We battled 6 years with combat PTSD and childhood trauma.

He would always threaten divorce. And this one was final.

I am raising our daughter by myself, in a separate state. He is alone.

Any chance he will come back?

He wanted a divorce for 100 reasons, all of which hold no logic. And, he would threaten divorce every other month, and turn around, and pretend he didn't and everything was OK.

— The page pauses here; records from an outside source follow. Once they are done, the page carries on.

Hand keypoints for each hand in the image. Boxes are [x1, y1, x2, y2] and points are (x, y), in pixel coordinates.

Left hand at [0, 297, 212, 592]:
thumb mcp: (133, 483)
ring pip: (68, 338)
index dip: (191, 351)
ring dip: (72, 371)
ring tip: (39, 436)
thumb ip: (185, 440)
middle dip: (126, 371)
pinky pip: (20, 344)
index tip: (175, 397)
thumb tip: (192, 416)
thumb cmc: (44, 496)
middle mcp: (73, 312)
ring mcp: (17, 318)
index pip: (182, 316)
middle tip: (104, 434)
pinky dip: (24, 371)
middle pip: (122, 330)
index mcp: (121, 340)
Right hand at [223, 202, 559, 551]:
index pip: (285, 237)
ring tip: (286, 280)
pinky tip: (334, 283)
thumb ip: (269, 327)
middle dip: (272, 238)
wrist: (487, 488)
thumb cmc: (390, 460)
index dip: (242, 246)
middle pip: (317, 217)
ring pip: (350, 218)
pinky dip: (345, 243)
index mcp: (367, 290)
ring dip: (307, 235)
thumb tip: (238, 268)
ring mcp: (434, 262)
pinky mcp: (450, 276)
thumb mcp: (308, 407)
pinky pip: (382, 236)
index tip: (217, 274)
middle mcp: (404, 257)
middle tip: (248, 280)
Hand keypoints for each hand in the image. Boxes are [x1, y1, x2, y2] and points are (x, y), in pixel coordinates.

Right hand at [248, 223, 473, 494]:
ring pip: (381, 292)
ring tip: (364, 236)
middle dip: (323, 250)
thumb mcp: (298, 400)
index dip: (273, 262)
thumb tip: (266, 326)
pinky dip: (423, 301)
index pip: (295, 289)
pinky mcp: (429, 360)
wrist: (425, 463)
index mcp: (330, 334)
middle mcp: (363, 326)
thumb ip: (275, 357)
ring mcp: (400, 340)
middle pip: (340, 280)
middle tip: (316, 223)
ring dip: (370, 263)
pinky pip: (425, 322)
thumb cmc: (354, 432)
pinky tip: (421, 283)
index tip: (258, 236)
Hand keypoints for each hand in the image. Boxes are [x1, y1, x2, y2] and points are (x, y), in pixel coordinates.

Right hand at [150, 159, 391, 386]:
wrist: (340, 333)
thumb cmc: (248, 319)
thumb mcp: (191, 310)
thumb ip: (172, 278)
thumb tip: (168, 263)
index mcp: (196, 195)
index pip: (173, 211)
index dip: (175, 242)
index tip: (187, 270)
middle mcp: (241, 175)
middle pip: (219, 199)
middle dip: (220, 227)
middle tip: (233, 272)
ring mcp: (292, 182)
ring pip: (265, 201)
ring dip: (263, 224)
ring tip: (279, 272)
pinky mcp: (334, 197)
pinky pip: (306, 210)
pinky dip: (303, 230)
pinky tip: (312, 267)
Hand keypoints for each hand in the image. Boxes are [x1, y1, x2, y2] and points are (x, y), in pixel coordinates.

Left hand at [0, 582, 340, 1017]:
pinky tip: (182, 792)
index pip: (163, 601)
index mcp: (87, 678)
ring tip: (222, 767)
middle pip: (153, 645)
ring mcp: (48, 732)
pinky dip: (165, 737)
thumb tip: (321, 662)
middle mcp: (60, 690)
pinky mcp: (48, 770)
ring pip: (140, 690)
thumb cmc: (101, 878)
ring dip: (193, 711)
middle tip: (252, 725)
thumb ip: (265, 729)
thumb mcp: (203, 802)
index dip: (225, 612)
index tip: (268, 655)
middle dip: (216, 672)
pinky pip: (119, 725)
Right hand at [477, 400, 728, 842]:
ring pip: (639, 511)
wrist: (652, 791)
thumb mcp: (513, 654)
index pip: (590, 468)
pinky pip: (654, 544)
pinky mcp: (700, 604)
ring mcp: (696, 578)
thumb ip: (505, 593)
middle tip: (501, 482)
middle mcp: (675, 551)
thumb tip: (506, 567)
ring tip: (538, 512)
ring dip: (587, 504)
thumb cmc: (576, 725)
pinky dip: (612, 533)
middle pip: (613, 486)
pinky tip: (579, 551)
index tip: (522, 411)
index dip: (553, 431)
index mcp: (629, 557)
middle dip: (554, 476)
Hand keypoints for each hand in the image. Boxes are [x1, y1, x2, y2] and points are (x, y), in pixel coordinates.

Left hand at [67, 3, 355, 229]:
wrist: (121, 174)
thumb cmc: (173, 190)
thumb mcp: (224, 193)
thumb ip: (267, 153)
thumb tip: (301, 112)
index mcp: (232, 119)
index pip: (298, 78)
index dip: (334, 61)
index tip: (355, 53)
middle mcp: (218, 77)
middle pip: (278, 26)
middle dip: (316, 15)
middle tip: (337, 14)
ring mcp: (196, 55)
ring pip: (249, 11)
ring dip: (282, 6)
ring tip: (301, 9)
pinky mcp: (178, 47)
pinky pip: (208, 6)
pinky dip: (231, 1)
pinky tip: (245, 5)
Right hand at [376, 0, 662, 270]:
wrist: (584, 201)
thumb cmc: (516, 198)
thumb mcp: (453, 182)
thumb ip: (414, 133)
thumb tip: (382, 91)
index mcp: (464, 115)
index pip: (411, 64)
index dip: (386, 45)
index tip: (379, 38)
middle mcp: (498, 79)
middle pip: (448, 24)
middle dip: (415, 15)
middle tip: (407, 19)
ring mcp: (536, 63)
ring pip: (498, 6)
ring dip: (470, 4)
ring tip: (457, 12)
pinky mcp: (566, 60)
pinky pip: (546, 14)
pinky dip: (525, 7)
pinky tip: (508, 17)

This last threat, I decided to remove myself, because he was becoming hostile. He just kept pushing me away, and then the pull back in crap.
 
You're right though. Sometimes I get lost in what COULD be and I have to remind myself that its gone, I do struggle accepting it. I hate that its not in my control. Thanks, I needed that reminder.
 
PTSD can include feelings of extreme guilt, shame, and isolation, on top of a host of other emotions and symptoms connected to the illness. I'm no expert. You have my sympathies - those were my experiences when I was ill.
 
When you read my posts you'll see we are going through a similar situation (we don't have kids though). To say yes he will come back or not he won't would be way to easy for a person in his situation. My husband is gone for 7 weeks now and I feel like he tries to figure out who he is and what he really wants. He is still in contact with me (even though he could easily just walk away and just separate or divorce like he told me) and he's reaching out to me. Moreover, he still takes care of me financially and he responds to I love you messages. Is there any guarantee that he will come back? No.
It is very difficult to judge about an individual because the pattern looks like the same- physically and mentally separation, deep thoughts about the purpose of being with the loved one or not, confusing messages. Nothing adds up because they don't know what is right or wrong.
Is he still communicating with you besides in regards of your daughter?
My personal experience is to give him the time he needs even though this feeling drives me insane. But also set boundaries. It's a very difficult mixture of being supportive, setting boundaries and still show feelings. He needs time to figure out what he wants unfortunately that is not up to you if he will come back or not. My advice to pressure him, don't overwhelm him (to many feelings or even bag that he has to come back) but also offer your help.
I feel your pain but also his. It's a huge struggle as a family to go through this time together and not together at the same time.
Stay strong for your family, think positive and take day by day.

Sorry I meant NOT to pressure him (especially with therapy-when he is ready he is ready. Pressure will not make him go to therapy. The more pressure the more they run and push you away).